Influential professor joins growing Baylor faculty


By Daniel C. Houston
Staff Writer

In addition to Baylor’s newest physicist Dr. Marlan Scully this week, the university announced a new partnership with influential social theorist Dr. Jean Bethke Elshtain, who will give her first lecture today as a Baylor faculty member and visiting distinguished professor of religion and public life.

Elshtain, who will teach seminars and concentrated minimester courses at Baylor starting in the spring while retaining her current affiliation as professor at the University of Chicago, has written more than a dozen books, including “Just War Theory,” “Democracy on Trial,” and, most recently, “Sovereignty: God, State, Self.”

“[There are] no classes set yet, and when I do teach classes they’ll be of a particular sort,” Elshtain said. “They won’t be regularly scheduled courses in the curriculum; they’ll offer a very concentrated look at a particular issue or a particular text. We’ll do some experimenting, if you will, about how to approach this. We’re still exploring different possibilities.”

Dr. Byron Johnson, professor and director of the Institute for Studies of Religion, who was instrumental in recruiting Elshtain to join Baylor’s faculty, said Baylor will benefit not only from her teaching, but also from the prestige associated with being listed in her future books.
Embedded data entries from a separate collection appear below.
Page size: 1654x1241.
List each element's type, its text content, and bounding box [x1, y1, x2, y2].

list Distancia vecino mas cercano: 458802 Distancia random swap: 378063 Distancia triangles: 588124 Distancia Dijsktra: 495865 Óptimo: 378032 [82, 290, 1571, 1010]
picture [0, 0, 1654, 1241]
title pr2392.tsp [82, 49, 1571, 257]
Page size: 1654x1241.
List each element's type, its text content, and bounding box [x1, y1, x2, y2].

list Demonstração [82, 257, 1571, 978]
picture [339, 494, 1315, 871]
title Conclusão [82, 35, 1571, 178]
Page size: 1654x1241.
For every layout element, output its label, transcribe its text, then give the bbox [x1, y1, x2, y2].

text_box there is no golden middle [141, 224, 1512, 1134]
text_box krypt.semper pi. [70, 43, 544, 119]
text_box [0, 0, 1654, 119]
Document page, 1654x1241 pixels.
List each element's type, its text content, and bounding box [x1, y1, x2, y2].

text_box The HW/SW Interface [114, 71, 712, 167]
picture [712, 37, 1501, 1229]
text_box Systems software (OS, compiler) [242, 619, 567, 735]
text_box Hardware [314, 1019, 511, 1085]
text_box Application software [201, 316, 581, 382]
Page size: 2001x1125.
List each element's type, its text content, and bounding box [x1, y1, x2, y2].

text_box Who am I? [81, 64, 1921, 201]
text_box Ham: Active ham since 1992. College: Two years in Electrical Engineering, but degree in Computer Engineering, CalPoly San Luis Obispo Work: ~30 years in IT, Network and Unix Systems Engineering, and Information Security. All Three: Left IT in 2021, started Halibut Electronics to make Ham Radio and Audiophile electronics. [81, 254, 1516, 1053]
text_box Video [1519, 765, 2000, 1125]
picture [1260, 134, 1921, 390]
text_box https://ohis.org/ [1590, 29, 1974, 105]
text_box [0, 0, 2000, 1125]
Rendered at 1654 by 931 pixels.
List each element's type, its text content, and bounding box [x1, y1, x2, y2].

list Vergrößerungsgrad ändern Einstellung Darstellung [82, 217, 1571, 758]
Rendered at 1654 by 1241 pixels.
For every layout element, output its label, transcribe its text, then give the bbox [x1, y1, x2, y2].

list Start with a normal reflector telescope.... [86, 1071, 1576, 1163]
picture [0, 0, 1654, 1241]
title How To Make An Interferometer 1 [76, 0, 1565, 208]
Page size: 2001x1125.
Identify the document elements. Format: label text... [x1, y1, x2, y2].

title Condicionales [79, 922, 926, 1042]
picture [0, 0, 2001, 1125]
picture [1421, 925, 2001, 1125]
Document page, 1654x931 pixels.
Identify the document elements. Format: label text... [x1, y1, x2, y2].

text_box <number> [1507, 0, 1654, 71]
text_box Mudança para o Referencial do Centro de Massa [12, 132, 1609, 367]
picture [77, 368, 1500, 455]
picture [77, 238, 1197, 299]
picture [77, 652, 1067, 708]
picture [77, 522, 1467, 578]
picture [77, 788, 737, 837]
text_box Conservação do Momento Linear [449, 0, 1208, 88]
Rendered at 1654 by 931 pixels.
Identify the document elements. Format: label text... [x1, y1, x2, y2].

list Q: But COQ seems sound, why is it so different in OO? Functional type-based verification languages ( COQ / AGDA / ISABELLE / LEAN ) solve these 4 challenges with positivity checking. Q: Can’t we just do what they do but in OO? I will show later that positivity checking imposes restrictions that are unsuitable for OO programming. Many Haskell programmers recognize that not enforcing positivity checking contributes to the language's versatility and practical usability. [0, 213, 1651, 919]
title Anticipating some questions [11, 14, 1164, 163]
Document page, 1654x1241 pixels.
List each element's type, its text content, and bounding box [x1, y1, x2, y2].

“When you have people of that stature affiliated with your university, it brings so much credibility,” Johnson said. “We have not had faculty of her caliber. You always want people of the highest quality you can get. We’re in special company with her at Baylor, and having her books identified with Baylor is a big shot in the arm for the institution.”

Elshtain shows no signs of putting the breaks on her prolific writing career. She is beginning, at the request of some of her readers, to work on a follow-up to her 1993 book, “Democracy on Trial,” in order to assess the prospects for democracy in a post-9/11 world. She also intends to write a book that analyzes ways in which films can be morally instructive or morally damaging.

“I’m really interested in the question of political evil, of the ways people have organized to perpetrate horrible things and the ways people have organized to make the world more decent and more fair,” Elshtain said. “I’m also interested in issues of force, about those occasions when it’s justified and, by contrast, occasions when the use of force is unjust or inappropriate, and how you distinguish between those two.”

Dr. David Clinton, professor and chair of the political science department, said Elshtain’s knowledge of the philosophical concept of state sovereignty will prove to be a beneficial resource for his department.

“[Sovereignty], of course, is a foundational topic in the study of politics, and I think that is a really valuable contribution to my own discipline,” Clinton said, “though I recognize that her studies go well beyond that discipline.”

Elshtain had visited Baylor previously, delivering a lecture last November on the importance of a liberal arts education as part of the Presidential Symposium Series following President Ken Starr’s inauguration.

“The occasions when I’ve been here up to this point, I’ve left Baylor feeling very good about my time there,” Elshtain said. “Everyone has been extraordinarily helpful and accommodating. I’m sure that will continue to be the case.”

Elshtain’s lecture, entitled, “The Ups and Downs of a Christian Philosopher,” will take place at 3 p.m. in Kayser Auditorium in the Hankamer School of Business.